Although the Great Recession is over, you wouldn’t know it by looking at the PR budgets of most organizations. Like other areas of business, many of us are being asked to do more with less. This means making sacrifices and focusing on what is absolutely essential to success. One thing that is often put on the “nice to have” rather than the “must do” list is formal media training. For most organizations, that probably makes sense, but that doesn’t mean that it should be ignored all together. Brand PR professionals and agency staff should still make the effort to ensure that spokespeople have basic media skills. Even if you have to do the training yourself, make sure that anyone who will participate in an interview has a good grasp of these fundamentals.
Prepare and Practice
A press interview should never be a “wing it” kind of situation. It is important, in advance, to do due diligence on the reporter, their publication and their audience. A list of expected questions should be compiled ahead of time and the interviewee should practice answering them.
Outline Key Messages
Never forget that the interview is being done because you believe that it will benefit the brand, not as a favor to the reporter. With that in mind, take the time to develop the key messages that you want to make it into the final story. Choose three or four important points and develop easily quoted soundbites to communicate them.
Check the News
You never want to get blindsided by a question about breaking news related to your industry or your company. Before an interview, be sure to check your media dashboard so that you will be ready to answer questions about recent events.
Assume You Are on Record
Go in with the understanding that every single word you say might be made public. Former president, George H.W. Bush, understood this all too well. Speaking about the dangers of open microphones in 1991, he advised Arnold Schwarzenegger, “These, they're very dangerous. They trap you. Especially these furry ones...it's these furry guys that get you in real trouble. They can reach out and listen to something so keep it respectful here.” Carefully stick to your key message and never speculate. If you don’t know the answer to a question, say so. Instead, offer to find out the correct answer and follow up later.
Don’t Be Defensive
You want to come across as confident and competent, not defensive or arrogant. If negative questions are asked, don’t restate the negative in the answer. Instead, reframe it with a positive point of view. This is tricky, so it deserves some practice.

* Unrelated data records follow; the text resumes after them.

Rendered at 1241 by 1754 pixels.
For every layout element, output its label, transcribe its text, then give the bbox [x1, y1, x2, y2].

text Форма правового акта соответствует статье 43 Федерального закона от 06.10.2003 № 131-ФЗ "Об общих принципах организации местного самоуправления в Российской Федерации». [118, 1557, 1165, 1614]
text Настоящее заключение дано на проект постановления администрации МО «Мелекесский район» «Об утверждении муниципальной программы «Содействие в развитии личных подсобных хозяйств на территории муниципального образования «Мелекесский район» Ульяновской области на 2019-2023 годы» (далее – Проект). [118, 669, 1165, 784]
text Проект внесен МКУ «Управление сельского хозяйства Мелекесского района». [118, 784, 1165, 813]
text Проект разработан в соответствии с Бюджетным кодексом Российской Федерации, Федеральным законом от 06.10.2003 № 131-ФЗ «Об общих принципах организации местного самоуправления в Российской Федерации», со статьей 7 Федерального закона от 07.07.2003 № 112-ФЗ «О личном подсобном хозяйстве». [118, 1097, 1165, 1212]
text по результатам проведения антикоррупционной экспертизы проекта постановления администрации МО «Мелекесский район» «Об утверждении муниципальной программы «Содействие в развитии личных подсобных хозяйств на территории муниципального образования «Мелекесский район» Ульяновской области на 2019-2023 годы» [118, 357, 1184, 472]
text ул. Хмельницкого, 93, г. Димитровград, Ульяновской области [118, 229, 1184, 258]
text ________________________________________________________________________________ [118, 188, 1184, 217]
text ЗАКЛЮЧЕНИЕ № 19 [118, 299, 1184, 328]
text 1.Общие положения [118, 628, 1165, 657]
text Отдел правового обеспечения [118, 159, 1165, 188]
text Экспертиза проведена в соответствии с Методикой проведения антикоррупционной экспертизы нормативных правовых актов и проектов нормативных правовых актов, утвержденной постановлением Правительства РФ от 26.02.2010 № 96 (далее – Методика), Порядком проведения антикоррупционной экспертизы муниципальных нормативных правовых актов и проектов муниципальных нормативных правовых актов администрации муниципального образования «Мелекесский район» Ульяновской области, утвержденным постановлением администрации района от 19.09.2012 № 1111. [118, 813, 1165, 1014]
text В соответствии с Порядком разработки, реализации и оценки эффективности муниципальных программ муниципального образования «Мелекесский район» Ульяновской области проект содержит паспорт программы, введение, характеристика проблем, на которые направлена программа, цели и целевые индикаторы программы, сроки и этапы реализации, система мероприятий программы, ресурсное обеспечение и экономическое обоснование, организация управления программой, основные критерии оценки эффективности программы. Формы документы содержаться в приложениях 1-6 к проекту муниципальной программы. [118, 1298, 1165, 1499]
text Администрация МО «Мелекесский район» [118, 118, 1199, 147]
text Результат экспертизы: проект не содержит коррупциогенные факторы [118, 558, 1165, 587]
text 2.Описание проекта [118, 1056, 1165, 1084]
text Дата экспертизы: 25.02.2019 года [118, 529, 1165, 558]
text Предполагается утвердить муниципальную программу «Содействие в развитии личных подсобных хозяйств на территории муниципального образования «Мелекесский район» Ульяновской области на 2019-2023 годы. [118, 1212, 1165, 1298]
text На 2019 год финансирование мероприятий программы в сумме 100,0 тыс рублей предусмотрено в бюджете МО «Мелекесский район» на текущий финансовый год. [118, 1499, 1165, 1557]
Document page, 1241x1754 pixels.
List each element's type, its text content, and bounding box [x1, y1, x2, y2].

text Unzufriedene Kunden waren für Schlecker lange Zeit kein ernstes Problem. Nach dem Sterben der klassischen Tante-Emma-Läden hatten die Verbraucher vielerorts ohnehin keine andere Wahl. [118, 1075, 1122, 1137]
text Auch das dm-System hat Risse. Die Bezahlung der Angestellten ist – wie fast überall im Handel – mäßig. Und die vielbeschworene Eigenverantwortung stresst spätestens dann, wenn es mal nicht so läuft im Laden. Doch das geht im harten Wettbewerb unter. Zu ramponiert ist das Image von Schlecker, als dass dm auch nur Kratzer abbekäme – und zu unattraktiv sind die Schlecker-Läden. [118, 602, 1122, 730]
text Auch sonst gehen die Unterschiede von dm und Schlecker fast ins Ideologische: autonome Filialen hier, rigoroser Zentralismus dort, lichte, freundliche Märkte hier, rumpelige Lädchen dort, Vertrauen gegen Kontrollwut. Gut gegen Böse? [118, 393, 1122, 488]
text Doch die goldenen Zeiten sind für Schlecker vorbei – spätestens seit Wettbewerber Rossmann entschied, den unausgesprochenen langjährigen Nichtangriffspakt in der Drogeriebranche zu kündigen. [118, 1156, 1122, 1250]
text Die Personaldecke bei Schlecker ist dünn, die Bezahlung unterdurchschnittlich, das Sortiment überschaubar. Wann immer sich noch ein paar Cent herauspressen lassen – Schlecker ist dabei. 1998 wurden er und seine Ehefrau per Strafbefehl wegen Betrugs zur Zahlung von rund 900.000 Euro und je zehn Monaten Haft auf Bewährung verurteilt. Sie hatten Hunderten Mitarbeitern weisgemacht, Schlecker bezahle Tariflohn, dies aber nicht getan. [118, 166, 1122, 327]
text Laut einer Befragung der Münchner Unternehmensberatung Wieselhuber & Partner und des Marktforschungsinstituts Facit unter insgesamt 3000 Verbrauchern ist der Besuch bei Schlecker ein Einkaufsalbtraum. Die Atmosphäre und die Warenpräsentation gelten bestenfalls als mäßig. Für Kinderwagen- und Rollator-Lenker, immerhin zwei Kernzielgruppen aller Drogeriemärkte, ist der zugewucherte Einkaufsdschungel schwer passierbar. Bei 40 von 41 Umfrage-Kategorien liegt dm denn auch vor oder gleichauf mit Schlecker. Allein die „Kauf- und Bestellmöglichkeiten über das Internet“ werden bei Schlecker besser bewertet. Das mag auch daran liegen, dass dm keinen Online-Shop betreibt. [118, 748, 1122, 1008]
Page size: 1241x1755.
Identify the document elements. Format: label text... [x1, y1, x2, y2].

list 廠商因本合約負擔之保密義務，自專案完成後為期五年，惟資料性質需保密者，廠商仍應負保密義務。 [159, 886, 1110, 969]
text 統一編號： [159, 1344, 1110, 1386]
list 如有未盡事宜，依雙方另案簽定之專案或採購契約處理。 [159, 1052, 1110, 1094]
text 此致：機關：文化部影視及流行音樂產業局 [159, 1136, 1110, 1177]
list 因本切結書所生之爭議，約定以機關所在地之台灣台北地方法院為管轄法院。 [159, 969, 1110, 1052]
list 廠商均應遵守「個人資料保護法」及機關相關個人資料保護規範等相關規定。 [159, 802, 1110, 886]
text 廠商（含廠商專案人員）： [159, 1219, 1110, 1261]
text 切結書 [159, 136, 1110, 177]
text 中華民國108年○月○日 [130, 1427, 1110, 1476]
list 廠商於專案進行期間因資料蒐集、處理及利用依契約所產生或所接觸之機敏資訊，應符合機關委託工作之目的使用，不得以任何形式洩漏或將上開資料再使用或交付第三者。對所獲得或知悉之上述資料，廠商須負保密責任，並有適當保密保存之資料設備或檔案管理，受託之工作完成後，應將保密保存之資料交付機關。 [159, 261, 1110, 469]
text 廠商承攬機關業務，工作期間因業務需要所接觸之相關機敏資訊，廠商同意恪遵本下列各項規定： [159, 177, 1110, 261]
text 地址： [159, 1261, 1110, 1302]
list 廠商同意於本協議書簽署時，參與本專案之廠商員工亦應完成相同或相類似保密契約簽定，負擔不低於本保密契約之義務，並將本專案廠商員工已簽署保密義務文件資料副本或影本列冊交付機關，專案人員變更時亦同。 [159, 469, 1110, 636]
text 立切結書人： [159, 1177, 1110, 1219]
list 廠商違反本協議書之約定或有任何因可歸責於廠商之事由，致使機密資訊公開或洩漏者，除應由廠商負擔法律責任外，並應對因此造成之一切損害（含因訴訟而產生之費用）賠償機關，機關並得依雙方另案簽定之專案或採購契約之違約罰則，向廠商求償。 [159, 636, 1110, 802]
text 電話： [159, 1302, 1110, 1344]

Even if the reporter speaks the language of your industry, their audience might not. By avoiding the use of industry lingo, acronyms and jargon, you increase the chances that the general public will understand your key messages.
At the conclusion of the interview, reiterate any follow up items, such as a head shot, company background or unanswered questions that you owe the reporter and follow up quickly.
Earned media is an important part of your PR strategy. Even if formal media training didn’t make the budget, be sure to make the effort to get the most out of every interview by walking each spokesperson through this abbreviated version.